Use dplyr to compute "streaks" in column of data

2 min read 06-10-2024
Use dplyr to compute "streaks" in column of data


Unleashing Streaks: Using dplyr to Identify Patterns in Your Data

Have you ever needed to find consecutive occurrences of a certain value in a dataset? Perhaps you're analyzing sales data and want to identify periods of consistent growth, or tracking website traffic and seeking out periods of sustained engagement. This is where the concept of "streaks" comes into play, and the dplyr package in R provides powerful tools to efficiently uncover these patterns.

Let's imagine we have a dataset of daily stock prices for a particular company, and we want to identify periods where the stock price increased consecutively for at least three days. Here's a simplified example:

library(dplyr)

stock_data <- data.frame(
  date = seq.Date(from = as.Date("2023-01-01"), to = as.Date("2023-01-10"), by = "day"),
  price = c(100, 102, 101, 104, 106, 108, 107, 109, 111, 110)
)

In this example, we want to identify the streak of increasing prices starting from January 4th (price 104) and lasting until January 7th (price 108).

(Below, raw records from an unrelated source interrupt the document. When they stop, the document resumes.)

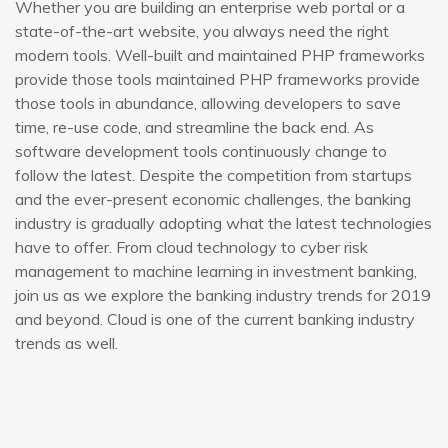
Whether you are building an enterprise web portal or a
state-of-the-art website, you always need the right
modern tools. Well-built and maintained PHP frameworks
provide those tools maintained PHP frameworks provide
those tools in abundance, allowing developers to save
time, re-use code, and streamline the back end. As
software development tools continuously change to
follow the latest. Despite the competition from startups
and the ever-present economic challenges, the banking
industry is gradually adopting what the latest technologies
have to offer. From cloud technology to cyber risk
management to machine learning in investment banking,
join us as we explore the banking industry trends for 2019
and beyond. Cloud is one of the current banking industry
trends as well.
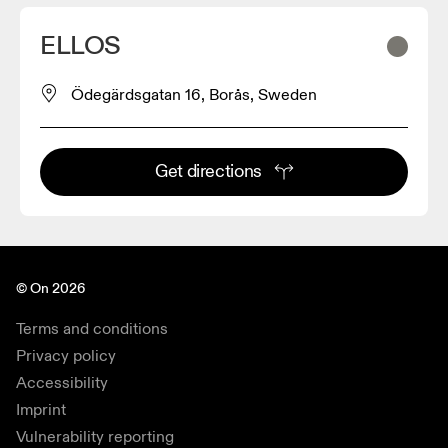
ELLOS
Ödegärdsgatan 16, Borås, Sweden
Get directions
© On 2026
Terms and conditions
Privacy policy
Accessibility
Imprint
Vulnerability reporting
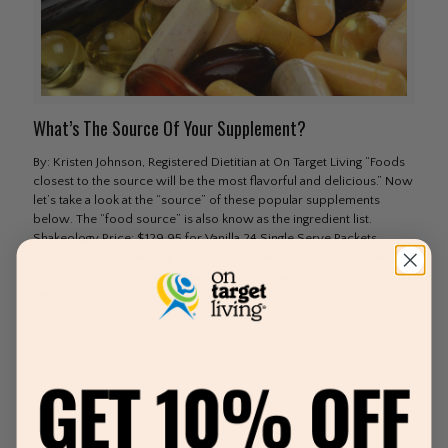
What’s The Source Of Your Supplement?
By: Kristen Johnson, Registered Dietitian at On Target Living “Foods
closest to the source will be the most flavorful and delicious.” Now
let’s take a look at the “source” of these popular supplements
below. The “food source” is also know as the ingredient list.
Shakeology Price: $129.95 for Vanilla 24 Single Serve Packets
($5.41/drink) Shakeology is a “healthy” meal replacement shake that
requires you to simply add water to the powder and mix. Healthy?
I’m
[…]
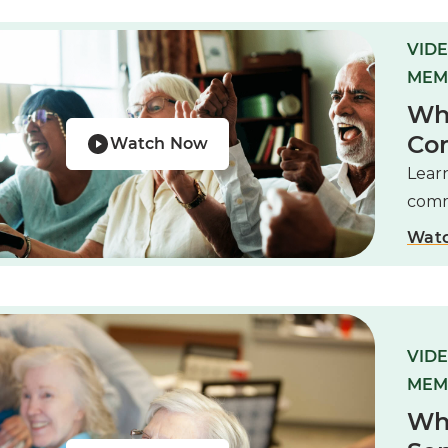
VIDE
MEM
Wha
Co
Watch Now
Learn
comm
Wat
VIDE
MEM
Wha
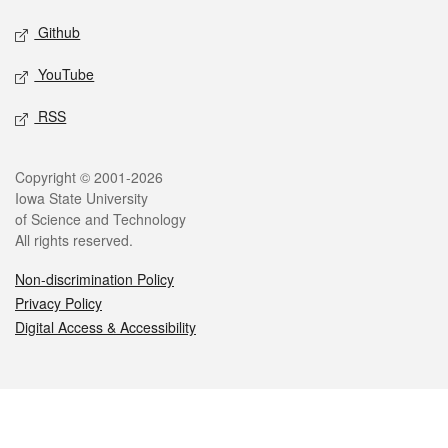
Github
YouTube
RSS
Legal
Copyright © 2001-2026
Iowa State University
of Science and Technology
All rights reserved.
Non-discrimination Policy
Privacy Policy
Digital Access & Accessibility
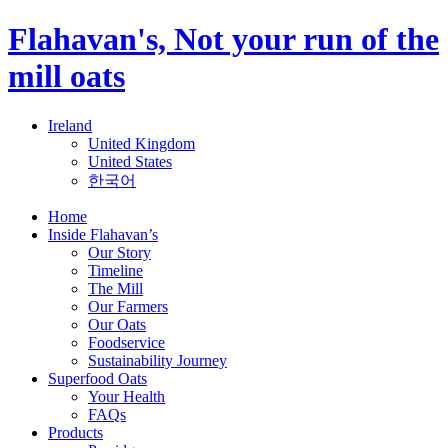
Flahavan's, Not your run of the
mill oats
Ireland
United Kingdom
United States
한국어
Home
Inside Flahavan’s
Our Story
Timeline
The Mill
Our Farmers
Our Oats
Foodservice
Sustainability Journey
Superfood Oats
Your Health
FAQs
Products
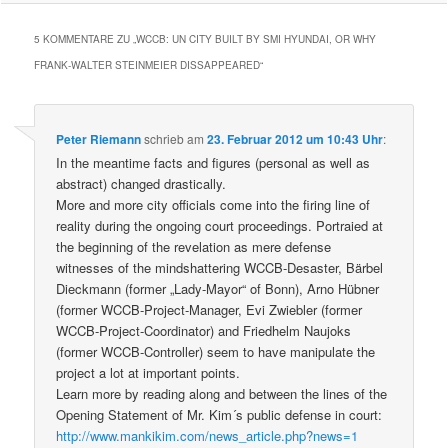
5 KOMMENTARE ZU „
WCCB: UN CITY BUILT BY SMI HYUNDAI, OR WHY
FRANK-WALTER STEINMEIER DISSAPPEARED
“
Peter Riemann
schrieb
am
23. Februar 2012 um 10:43 Uhr
:
In the meantime facts and figures (personal as well as
abstract) changed drastically.
More and more city officials come into the firing line of
reality during the ongoing court proceedings. Portraied at
the beginning of the revelation as mere defense
witnesses of the mindshattering WCCB-Desaster, Bärbel
Dieckmann (former „Lady-Mayor“ of Bonn), Arno Hübner
(former WCCB-Project-Manager, Evi Zwiebler (former
WCCB-Project-Coordinator) and Friedhelm Naujoks
(former WCCB-Controller) seem to have manipulate the
project a lot at important points.
Learn more by reading along and between the lines of the
Opening Statement of Mr. Kim´s public defense in court:
http://www.mankikim.com/news_article.php?news=1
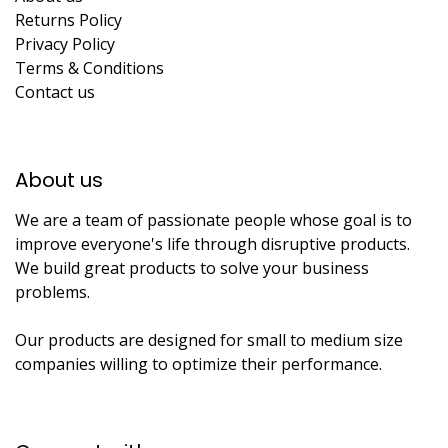
Returns Policy
Privacy Policy
Terms & Conditions
Contact us
About us​
We are a team of passionate people whose goal is to
improve everyone's life through disruptive products.
We build great products to solve your business
problems.
Our products are designed for small to medium size
companies willing to optimize their performance.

Here's how we can achieve this using dplyr:

stock_data %>% 
  mutate(
    increase = price > lag(price), # Check if current price is higher than previous
    streak_length = ifelse(increase, 1, 0), # Assign 1 for increasing price, 0 otherwise
    streak_length = cumsum(streak_length) * increase, # Calculate cumulative sum for increasing streak
    streak_start = lag(streak_length) == 0 & streak_length > 0
  ) %>%
  filter(streak_start) %>%
  mutate(
    streak_end = lead(streak_length) == 0 | lead(streak_length) < streak_length,
    streak_end = ifelse(streak_end, TRUE, FALSE)
  ) %>%
  filter(streak_end) %>%
  select(date, price, streak_length)

This code snippet does the following:

  1. Creates a "increase" column: Checks if the current price is higher than the previous day's price.
  2. Creates a "streak_length" column: Assigns 1 if the price increased, 0 otherwise. Then calculates a cumulative sum of this value, but only if the price increased. This ensures that only increasing streaks are counted.
  3. Identifies streak start: Finds the rows where a new streak begins by checking if the previous streak_length is 0 and the current one is greater than 0.
  4. Identifies streak end: Similar to finding the start, we look for rows where the next streak_length is either 0 or smaller than the current one.
  5. Filters for relevant data: We only keep the rows where a streak starts and ends, providing us with the beginning and end dates of each streak.

This results in a new dataframe showing the start and end dates of each streak, along with the streak length.

Key Insights:

  • This approach can be applied to identify streaks for any kind of data, not just financial data.
  • The logic can be modified to detect streaks of decreasing values, or even specific values, by changing the condition in the mutate() function.
  • The code can be further customized to cater to specific requirements, such as filtering for streaks longer than a certain length.

Additional Value:

Beyond identifying streaks, this code can also be used to:

  • Analyze trends: Identify periods of sustained growth or decline.
  • Segment data: Group data based on streaks for further analysis.
  • Create visualizations: Visualize streaks using charts to gain further insight.

References and Resources:

By understanding the concept of streaks and using the powerful tools provided by dplyr, you can effectively analyze your data to discover meaningful patterns and insights.